Action item. Please state how many lines of the data contain "supervised". The number by itself is enough.

Information given.
-- Opening Marker --
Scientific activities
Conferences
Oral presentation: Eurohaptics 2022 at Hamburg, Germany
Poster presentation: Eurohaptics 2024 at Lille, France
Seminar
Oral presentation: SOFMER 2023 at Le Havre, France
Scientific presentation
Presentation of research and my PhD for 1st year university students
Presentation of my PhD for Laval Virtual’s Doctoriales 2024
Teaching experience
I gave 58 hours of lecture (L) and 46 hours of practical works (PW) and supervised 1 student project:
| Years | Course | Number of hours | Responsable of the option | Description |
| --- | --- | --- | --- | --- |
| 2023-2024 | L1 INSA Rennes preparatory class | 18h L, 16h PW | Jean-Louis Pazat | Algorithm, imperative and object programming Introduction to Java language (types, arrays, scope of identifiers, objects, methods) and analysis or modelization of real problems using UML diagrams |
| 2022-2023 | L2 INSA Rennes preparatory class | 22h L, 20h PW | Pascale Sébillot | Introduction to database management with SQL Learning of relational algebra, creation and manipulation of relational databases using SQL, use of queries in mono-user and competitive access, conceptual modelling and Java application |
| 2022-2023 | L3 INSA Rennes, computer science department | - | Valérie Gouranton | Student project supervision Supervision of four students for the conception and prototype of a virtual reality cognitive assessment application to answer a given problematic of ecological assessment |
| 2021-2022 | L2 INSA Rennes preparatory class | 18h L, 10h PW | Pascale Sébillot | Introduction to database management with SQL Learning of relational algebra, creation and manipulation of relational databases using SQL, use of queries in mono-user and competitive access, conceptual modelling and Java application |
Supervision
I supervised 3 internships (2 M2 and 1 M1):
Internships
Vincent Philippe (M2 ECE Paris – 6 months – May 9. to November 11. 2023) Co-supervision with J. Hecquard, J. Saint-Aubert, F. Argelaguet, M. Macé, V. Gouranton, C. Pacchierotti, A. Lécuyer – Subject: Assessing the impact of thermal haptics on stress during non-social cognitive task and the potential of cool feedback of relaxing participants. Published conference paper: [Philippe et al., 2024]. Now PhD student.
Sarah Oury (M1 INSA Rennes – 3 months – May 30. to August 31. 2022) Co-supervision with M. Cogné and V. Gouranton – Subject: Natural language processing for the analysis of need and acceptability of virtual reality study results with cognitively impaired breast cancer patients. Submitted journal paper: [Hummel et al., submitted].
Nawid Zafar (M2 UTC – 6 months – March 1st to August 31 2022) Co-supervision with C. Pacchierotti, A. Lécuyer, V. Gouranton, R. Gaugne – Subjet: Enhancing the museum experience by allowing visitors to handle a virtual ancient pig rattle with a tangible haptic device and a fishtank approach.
-- Closing Marker --
-- Opening Marker --
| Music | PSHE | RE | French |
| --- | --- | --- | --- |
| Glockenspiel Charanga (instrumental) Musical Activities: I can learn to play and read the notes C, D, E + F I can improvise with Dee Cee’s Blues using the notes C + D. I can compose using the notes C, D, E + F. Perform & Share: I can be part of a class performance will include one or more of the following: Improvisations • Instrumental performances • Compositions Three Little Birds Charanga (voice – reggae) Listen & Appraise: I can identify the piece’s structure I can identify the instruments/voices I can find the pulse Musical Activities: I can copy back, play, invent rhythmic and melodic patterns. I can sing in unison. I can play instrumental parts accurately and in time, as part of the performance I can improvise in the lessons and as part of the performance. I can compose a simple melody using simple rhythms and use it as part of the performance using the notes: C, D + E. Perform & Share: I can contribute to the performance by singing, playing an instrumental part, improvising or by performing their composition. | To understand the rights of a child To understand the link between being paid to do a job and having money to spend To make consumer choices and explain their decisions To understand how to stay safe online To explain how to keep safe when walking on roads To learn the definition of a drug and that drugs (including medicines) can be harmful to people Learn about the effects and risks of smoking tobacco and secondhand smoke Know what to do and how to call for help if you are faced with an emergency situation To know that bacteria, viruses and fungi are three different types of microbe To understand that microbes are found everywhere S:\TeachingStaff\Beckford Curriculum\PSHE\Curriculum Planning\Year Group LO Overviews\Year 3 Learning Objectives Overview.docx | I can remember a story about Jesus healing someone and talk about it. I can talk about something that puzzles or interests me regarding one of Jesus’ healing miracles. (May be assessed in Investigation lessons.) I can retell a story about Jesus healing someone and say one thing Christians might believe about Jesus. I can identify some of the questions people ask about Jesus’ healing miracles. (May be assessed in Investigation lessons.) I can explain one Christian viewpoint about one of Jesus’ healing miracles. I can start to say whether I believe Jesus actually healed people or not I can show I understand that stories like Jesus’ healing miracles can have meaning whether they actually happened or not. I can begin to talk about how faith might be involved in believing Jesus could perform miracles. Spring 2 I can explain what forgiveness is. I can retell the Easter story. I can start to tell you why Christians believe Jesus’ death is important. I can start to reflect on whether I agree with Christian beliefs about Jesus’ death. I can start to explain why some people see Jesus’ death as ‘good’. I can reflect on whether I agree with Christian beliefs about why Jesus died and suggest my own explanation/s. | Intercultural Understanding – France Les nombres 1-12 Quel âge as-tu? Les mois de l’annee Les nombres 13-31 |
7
-- Closing Marker --
Task solution. 2